=== Data extract ===

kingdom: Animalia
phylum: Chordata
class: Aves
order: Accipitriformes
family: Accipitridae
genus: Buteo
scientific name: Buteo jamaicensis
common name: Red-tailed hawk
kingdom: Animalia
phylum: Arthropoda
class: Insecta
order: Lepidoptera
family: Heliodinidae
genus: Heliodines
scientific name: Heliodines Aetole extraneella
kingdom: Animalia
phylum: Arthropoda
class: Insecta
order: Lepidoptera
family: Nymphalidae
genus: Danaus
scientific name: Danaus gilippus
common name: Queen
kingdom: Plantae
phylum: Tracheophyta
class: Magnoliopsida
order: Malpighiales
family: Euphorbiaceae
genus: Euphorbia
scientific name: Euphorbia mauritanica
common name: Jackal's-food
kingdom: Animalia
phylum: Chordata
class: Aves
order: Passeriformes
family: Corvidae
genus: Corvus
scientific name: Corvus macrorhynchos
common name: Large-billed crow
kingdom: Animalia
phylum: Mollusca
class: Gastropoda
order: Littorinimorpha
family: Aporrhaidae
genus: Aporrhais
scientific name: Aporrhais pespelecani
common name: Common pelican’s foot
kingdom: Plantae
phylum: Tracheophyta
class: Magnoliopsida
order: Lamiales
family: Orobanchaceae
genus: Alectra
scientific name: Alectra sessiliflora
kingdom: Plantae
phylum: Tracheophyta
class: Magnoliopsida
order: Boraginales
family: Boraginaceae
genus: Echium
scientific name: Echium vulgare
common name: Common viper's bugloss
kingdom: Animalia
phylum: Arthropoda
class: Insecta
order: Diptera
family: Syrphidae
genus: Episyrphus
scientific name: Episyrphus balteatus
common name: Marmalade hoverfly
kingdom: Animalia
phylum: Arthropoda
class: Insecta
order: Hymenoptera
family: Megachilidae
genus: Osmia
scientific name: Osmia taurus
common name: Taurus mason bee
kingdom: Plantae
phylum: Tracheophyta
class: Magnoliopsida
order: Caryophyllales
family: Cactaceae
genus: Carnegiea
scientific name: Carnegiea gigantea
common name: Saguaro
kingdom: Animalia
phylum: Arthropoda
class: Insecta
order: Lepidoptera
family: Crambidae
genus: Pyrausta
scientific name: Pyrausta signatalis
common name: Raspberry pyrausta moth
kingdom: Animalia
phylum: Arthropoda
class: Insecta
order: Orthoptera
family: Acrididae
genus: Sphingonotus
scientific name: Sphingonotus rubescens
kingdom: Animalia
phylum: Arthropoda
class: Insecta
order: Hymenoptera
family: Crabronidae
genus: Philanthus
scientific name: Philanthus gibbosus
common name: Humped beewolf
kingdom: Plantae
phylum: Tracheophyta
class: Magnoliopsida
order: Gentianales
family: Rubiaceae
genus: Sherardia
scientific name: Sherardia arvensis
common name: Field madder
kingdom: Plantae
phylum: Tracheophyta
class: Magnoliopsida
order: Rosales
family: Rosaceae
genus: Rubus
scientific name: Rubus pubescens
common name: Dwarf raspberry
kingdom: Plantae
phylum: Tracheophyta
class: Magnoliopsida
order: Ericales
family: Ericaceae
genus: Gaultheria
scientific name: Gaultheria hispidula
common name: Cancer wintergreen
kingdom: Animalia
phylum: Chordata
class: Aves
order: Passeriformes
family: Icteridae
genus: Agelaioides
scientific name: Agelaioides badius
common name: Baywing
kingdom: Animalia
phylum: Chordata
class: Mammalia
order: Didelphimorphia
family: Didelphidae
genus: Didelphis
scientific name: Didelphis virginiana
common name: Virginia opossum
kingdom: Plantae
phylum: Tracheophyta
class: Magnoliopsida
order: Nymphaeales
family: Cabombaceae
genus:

===

Your instructions =>
Reproduce every line of the items above verbatim, keeping the original order.

Response to this task =>
kingdom: Animalia
phylum: Chordata
class: Aves
order: Accipitriformes
family: Accipitridae
genus: Buteo
scientific name: Buteo jamaicensis
common name: Red-tailed hawk
kingdom: Animalia
phylum: Arthropoda
class: Insecta
order: Lepidoptera
family: Heliodinidae
genus: Heliodines
scientific name: Heliodines Aetole extraneella
kingdom: Animalia
phylum: Arthropoda
class: Insecta
order: Lepidoptera
family: Nymphalidae
genus: Danaus
scientific name: Danaus gilippus
common name: Queen
kingdom: Plantae
phylum: Tracheophyta
class: Magnoliopsida
order: Malpighiales
family: Euphorbiaceae
genus: Euphorbia
scientific name: Euphorbia mauritanica
common name: Jackal's-food
kingdom: Animalia
phylum: Chordata
class: Aves
order: Passeriformes
family: Corvidae
genus: Corvus
scientific name: Corvus macrorhynchos
common name: Large-billed crow
kingdom: Animalia
phylum: Mollusca
class: Gastropoda
order: Littorinimorpha
family: Aporrhaidae
genus: Aporrhais
scientific name: Aporrhais pespelecani
common name: Common pelican’s foot
kingdom: Plantae
phylum: Tracheophyta
class: Magnoliopsida
order: Lamiales
family: Orobanchaceae
genus: Alectra
scientific name: Alectra sessiliflora
kingdom: Plantae
phylum: Tracheophyta
class: Magnoliopsida
order: Boraginales
family: Boraginaceae
genus: Echium
scientific name: Echium vulgare
common name: Common viper's bugloss
kingdom: Animalia
phylum: Arthropoda
class: Insecta
order: Diptera
family: Syrphidae
genus: Episyrphus
scientific name: Episyrphus balteatus
common name: Marmalade hoverfly
kingdom: Animalia
phylum: Arthropoda
class: Insecta
order: Hymenoptera
family: Megachilidae
genus: Osmia
scientific name: Osmia taurus
common name: Taurus mason bee
kingdom: Plantae
phylum: Tracheophyta
class: Magnoliopsida
order: Caryophyllales
family: Cactaceae
genus: Carnegiea
scientific name: Carnegiea gigantea
common name: Saguaro
kingdom: Animalia
phylum: Arthropoda
class: Insecta
order: Lepidoptera
family: Crambidae
genus: Pyrausta
scientific name: Pyrausta signatalis
common name: Raspberry pyrausta moth
kingdom: Animalia
phylum: Arthropoda
class: Insecta
order: Orthoptera
family: Acrididae
genus: Sphingonotus
scientific name: Sphingonotus rubescens
kingdom: Animalia
phylum: Arthropoda
class: Insecta
order: Hymenoptera
family: Crabronidae
genus: Philanthus
scientific name: Philanthus gibbosus
common name: Humped beewolf
kingdom: Plantae
phylum: Tracheophyta
class: Magnoliopsida
order: Gentianales
family: Rubiaceae
genus: Sherardia
scientific name: Sherardia arvensis
common name: Field madder
kingdom: Plantae
phylum: Tracheophyta
class: Magnoliopsida
order: Rosales
family: Rosaceae
genus: Rubus
scientific name: Rubus pubescens
common name: Dwarf raspberry
kingdom: Plantae
phylum: Tracheophyta
class: Magnoliopsida
order: Ericales
family: Ericaceae
genus: Gaultheria
scientific name: Gaultheria hispidula
common name: Cancer wintergreen
kingdom: Animalia
phylum: Chordata
class: Aves
order: Passeriformes
family: Icteridae
genus: Agelaioides
scientific name: Agelaioides badius
common name: Baywing
kingdom: Animalia
phylum: Chordata
class: Mammalia
order: Didelphimorphia
family: Didelphidae
genus: Didelphis
scientific name: Didelphis virginiana
common name: Virginia opossum
kingdom: Plantae
phylum: Tracheophyta
class: Magnoliopsida
order: Nymphaeales
family: Cabombaceae
genus:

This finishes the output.